Darrisaw is bull rushed right out of position by Notre Dame’s Khalid Kareem. This gives Kareem a free run at Willis. Yes, Kareem doesn’t initially get the sack, but the flood gates open once Willis is running for his life and Notre Dame ends up with a fumble recovery and a TD on the play. Virginia’s 3-4 defense is good at isolating those OTs against a pass rusher, and at disguising which pass rusher it’ll be. Chris Peace isn’t as big as Notre Dame’s DE, but he’s a very good pass rusher and has great technique. Charles Snowden is even smaller than Peace, but he has a natural ability to rush the passer. Getting one of those guys matched up against Darrisaw should be a win for the Hoos.

Virginia Tech’s offense is capable. They have talent under center, at RB, WR and on the OL. They have depth at RB and Peoples is a big, power back. Virginia has had problems with big, power backs this year. That includes Indiana’s Stevie Scott and Pitt’s Darrin Hall. If they let People’s go off like Scott and Hall did, it could be a long day. Yes, Virginia Tech’s passing offense is dangerous, but the Virginia secondary is one of the best in the nation, and they have shut down better passing attacks than this. The key is not letting the running game get going. Then they can tee off on Willis and hopefully generate a few turnovers.


Right now, due in part to injuries and departures, the Hoos are deeper and more talented than the Hokies. That may not matter this week. For whatever reason, this game seems to mean more to the Hokies than to the Cavaliers. Their players get more hyped, their fans get more hyped and that’s part of why they’ve won 14 in a row.

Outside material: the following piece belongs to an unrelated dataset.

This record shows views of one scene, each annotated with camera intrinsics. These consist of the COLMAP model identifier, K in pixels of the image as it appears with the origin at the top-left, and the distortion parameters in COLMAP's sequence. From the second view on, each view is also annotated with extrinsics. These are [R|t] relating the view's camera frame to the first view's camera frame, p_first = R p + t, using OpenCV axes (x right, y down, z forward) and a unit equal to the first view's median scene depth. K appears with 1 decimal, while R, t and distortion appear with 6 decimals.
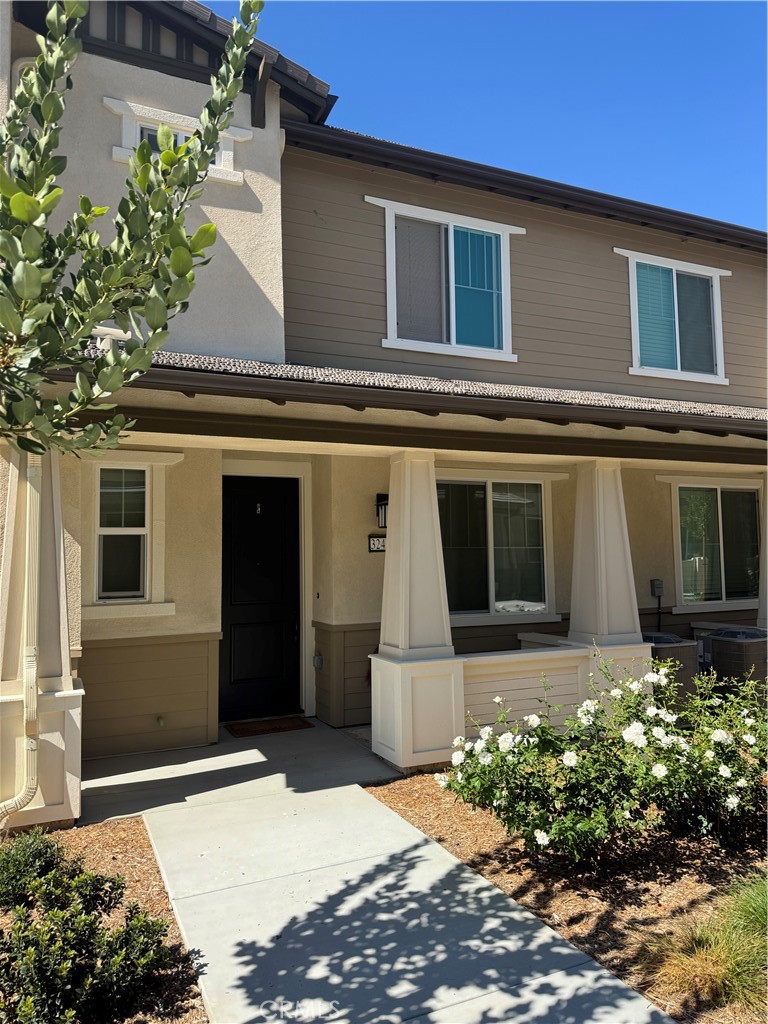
lens RADIAL K [[724.4, 0, 386.1], [0, 724.4, 513.9], [0, 0, 1]] dist [0.028559, -0.033865]
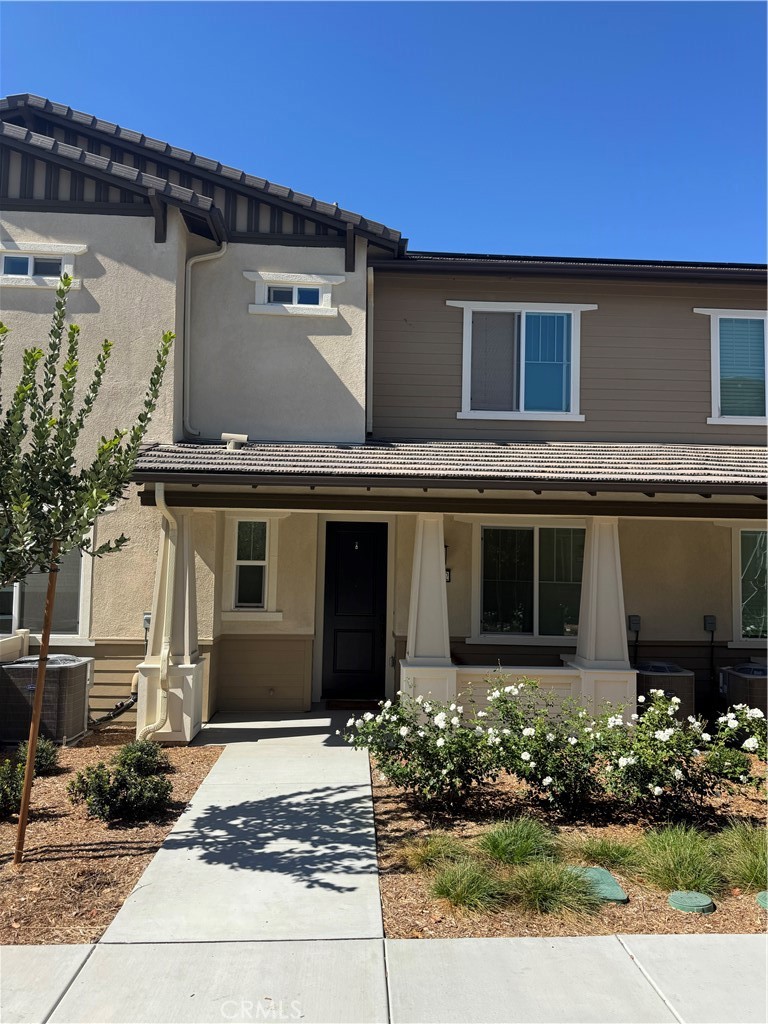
lens RADIAL K [[724.4, 0, 387.6], [0, 724.4, 514.8], [0, 0, 1]] dist [0.028559, -0.033865]
pose [[0.930571, 0.011787, -0.365921, 0.437795], [-0.011929, 0.999927, 0.001873, -0.079765], [0.365917, 0.002622, 0.930644, -0.279721]]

If this game were in Charlottesville, I think the Hoos would come out on top. They might even win easily. But in Lane Stadium, against a team desperately needing a win to go bowling, Virginia is going to have to bring its A-game and we haven’t seen the A-game in a while. Add in Bryce Perkins not being 100% after suffering an injury last week against Georgia Tech, and I will quote one of my fellow STL writers:

“I’ll believe it when I see it.”

Until Virginia manages to win this matchup, I can’t pick it.